*** 引用文

FPGAについての概要、用途、原理などをご説明します。また、FPGAのメーカー14社一覧や企業ランキングも掲載しておりますので是非ご覧ください。FPGA関連企業の2022年4月注目ランキングは1位:Microsemi Corporation、2位:ザイリンクス株式会社、3位:インテル株式会社となっています。
FPGAとは Field Programmable Gate Array の略です。論理回路の設計を人間が間違えてしまっていても、即座にハードウェア言語にて修正が可能という特徴を持つデバイスです。集積回路(IC: 複雑な機能を果たす電子回路の多数の素子が作り込まれている電子部品)であるため、ハードウェアとしての性質もありますがが、内部の回路構成を自由にプログラムできるという点でソフトウェアとしての性質もあるのが特徴です。条件に合わせて使用する回路を選択し、使わない回路を省くことで、用途にあったICにすることが可能です。
FPGAは、通信、ネットワーク機器や産業機器だけではなく、OA機器、家電、自動車や放送機器などにも多く使用されています。開発しながら仕様も変更していくスピード、そしてコスト、リスクを削減することが近年の開発に求められているため、それに対応できる次世代のデバイスが、「書き換え可能機能」というメリットを持つFPGAと言えます。ハイパフォーマンスで汎用的ですが処理に時間のかかる「CPU(Central Processing Unit:中央演算処理装置)」や、一度焼き込んだら変更が不可能な「ASIC(Application Specific Integrated Circuit:特定用途向けの集積回路)」の短所を補い、「パフォーマンス」と「柔軟性」の両方を兼ね備えていることから今後も使用用途は増加すると考えられます。

******
*** データ部

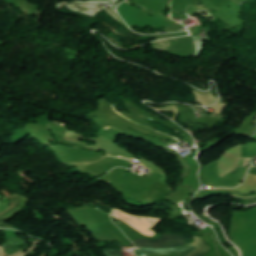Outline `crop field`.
<instances>
[{"instance_id":"obj_3","label":"crop field","mask_w":256,"mask_h":256,"mask_svg":"<svg viewBox=\"0 0 256 256\" xmlns=\"http://www.w3.org/2000/svg\"><path fill=\"white\" fill-rule=\"evenodd\" d=\"M20 204H21L20 196L18 194L11 195V206L7 211L0 214V217L7 214V213H10V212L14 211Z\"/></svg>"},{"instance_id":"obj_4","label":"crop field","mask_w":256,"mask_h":256,"mask_svg":"<svg viewBox=\"0 0 256 256\" xmlns=\"http://www.w3.org/2000/svg\"><path fill=\"white\" fill-rule=\"evenodd\" d=\"M201 239H202V243H201L200 248L190 256H203V255L207 254L208 251L210 250V248L206 245L203 238H201Z\"/></svg>"},{"instance_id":"obj_2","label":"crop field","mask_w":256,"mask_h":256,"mask_svg":"<svg viewBox=\"0 0 256 256\" xmlns=\"http://www.w3.org/2000/svg\"><path fill=\"white\" fill-rule=\"evenodd\" d=\"M197 246L188 244L185 246H181L178 248H147L143 247V250H135L141 252H151V253H158V254H165L170 252L178 251V256H188Z\"/></svg>"},{"instance_id":"obj_5","label":"crop field","mask_w":256,"mask_h":256,"mask_svg":"<svg viewBox=\"0 0 256 256\" xmlns=\"http://www.w3.org/2000/svg\"><path fill=\"white\" fill-rule=\"evenodd\" d=\"M7 220H9V219H7L6 217H3V218H1L0 219V225L2 224V223H4L5 221H7ZM0 227H7V228H12L13 229V227H11V226H9V225H7V224H2Z\"/></svg>"},{"instance_id":"obj_1","label":"crop field","mask_w":256,"mask_h":256,"mask_svg":"<svg viewBox=\"0 0 256 256\" xmlns=\"http://www.w3.org/2000/svg\"><path fill=\"white\" fill-rule=\"evenodd\" d=\"M134 246L148 247H178L188 244V241L177 234H163L160 240L136 239L132 240Z\"/></svg>"},{"instance_id":"obj_6","label":"crop field","mask_w":256,"mask_h":256,"mask_svg":"<svg viewBox=\"0 0 256 256\" xmlns=\"http://www.w3.org/2000/svg\"><path fill=\"white\" fill-rule=\"evenodd\" d=\"M104 252L107 254V256H118L114 251L112 250H104Z\"/></svg>"},{"instance_id":"obj_8","label":"crop field","mask_w":256,"mask_h":256,"mask_svg":"<svg viewBox=\"0 0 256 256\" xmlns=\"http://www.w3.org/2000/svg\"><path fill=\"white\" fill-rule=\"evenodd\" d=\"M125 160H127V159H125Z\"/></svg>"},{"instance_id":"obj_7","label":"crop field","mask_w":256,"mask_h":256,"mask_svg":"<svg viewBox=\"0 0 256 256\" xmlns=\"http://www.w3.org/2000/svg\"><path fill=\"white\" fill-rule=\"evenodd\" d=\"M116 251V250H114ZM120 256H122V252L121 251H116Z\"/></svg>"}]
</instances>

******

## 作業内容:
FPGAについての引用文では、FPGAは何の略だと述べられていますか。

## 出力全文:
Field Programmable Gate Arrayの略です。